9.3. L’approccio basato sul principio secondo cui le denunce ai sensi dell’art. 3 e dell’art. 8 sollevano questioni giuridiche distinte (del resto, le visite familiari o coniugali sono cosa ben diversa dalle condizioni di detenzione ed irriducibilità della pena) era, ad avviso di questi giudici, radicato nella pratica della Corte, almeno fino all’avvento della formula Câmpeanu, o, piuttosto, fino alla sua applicazione indiscriminata, come accaduto nel caso di specie. In realtà, il giudice Kūris chiarisce come tale formula non sia stata introdotta per la prima volta nel caso che ha dato il nome al modello, poiché ancor prima, precisamente già nel 2012 [con il caso Stanev v. Bulgaria  (GC), no. 36760/06, ECHR 2012], l’esame delle “principali questioni giuridiche” veniva dedotto dalla Corte affinché questa potesse essere assolta dalla necessità di esaminare alcune delle ulteriori questioni. Tuttavia, ciò avveniva sempre e solo se le denunce ai sensi degli articoli 3 ed 8 CEDU erano correlate tra di loro per effetto del medesimo contesto fattuale di riferimento.

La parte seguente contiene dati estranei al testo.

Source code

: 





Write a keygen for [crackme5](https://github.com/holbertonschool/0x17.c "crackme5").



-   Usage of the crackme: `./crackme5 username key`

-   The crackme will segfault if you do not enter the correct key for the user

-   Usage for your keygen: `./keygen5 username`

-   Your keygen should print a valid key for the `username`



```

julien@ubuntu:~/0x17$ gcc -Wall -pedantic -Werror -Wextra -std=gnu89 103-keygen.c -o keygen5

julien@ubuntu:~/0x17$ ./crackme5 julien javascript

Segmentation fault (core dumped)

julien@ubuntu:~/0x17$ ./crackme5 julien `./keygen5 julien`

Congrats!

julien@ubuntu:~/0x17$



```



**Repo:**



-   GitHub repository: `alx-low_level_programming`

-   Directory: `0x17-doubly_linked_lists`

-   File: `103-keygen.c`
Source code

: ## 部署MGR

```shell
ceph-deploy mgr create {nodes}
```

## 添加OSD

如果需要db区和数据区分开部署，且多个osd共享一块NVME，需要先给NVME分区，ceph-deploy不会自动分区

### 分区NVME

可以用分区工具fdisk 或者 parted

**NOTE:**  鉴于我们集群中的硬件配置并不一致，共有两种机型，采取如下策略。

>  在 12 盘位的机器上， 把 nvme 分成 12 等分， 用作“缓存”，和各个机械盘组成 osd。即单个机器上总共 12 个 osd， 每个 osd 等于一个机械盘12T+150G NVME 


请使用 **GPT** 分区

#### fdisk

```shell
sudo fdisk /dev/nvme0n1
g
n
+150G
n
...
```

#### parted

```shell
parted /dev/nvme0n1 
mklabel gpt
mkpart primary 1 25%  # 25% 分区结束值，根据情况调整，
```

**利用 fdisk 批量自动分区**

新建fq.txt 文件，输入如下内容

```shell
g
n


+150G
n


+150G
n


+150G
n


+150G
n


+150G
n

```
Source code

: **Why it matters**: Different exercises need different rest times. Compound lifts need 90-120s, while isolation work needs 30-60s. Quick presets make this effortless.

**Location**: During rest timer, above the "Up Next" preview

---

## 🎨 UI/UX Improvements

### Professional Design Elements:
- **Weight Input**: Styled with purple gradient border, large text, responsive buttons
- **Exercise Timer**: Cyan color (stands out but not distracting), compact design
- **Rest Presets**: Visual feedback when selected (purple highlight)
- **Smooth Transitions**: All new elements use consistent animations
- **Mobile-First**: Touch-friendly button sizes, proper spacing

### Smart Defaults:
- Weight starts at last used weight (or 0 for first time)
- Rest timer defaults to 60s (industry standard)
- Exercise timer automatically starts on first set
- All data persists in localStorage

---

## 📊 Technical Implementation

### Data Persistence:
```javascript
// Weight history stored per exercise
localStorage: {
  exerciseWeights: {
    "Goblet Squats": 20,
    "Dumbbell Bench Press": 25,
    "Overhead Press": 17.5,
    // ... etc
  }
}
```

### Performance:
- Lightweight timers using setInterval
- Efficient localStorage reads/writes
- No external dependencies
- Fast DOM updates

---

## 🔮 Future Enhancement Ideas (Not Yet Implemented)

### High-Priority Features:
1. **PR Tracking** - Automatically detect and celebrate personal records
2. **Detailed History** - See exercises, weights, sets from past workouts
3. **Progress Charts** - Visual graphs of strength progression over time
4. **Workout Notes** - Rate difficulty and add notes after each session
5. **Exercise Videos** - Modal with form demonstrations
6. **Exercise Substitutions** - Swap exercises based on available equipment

9.4. Dal 2014 in poi, il ricorso alla richiamata formula è, però, divenuto sempre più frequente tanto che è diventato quasi naturale nonché rituale l’utilizzo dell’espressione “non c’è bisogno di esaminare” in tutti i casi in cui la Corte ritiene di aver già affrontato alcune “questioni giuridiche” principali, come nel caso in esame. Secondo il parere espresso nella dissenting opinion, qualora la giurisprudenza della Corte dovesse proseguire verso tale direzione si rischierebbe non solo di elidere l’onere motivazionale e decisionale espresso dall’art. 45 CEDU a vantaggio di autocitazioni meccaniche, acritiche ed indiscriminate di una formula che non è affatto universale, ma si livellerebbero, altresì, quei ricorsi aventi un numero maggiore di accuse con quelli che ne contengono di meno. Ulteriormente, secondo i giudici dissenzienti, la maggioranza, etichettando bruscamente le questioni giuridiche già esaminate nel presente caso come “principali” avrebbe efficacemente classificato,a contrario, le questioni derivanti dalla denuncia di cui all’articolo 8 come “non principali”.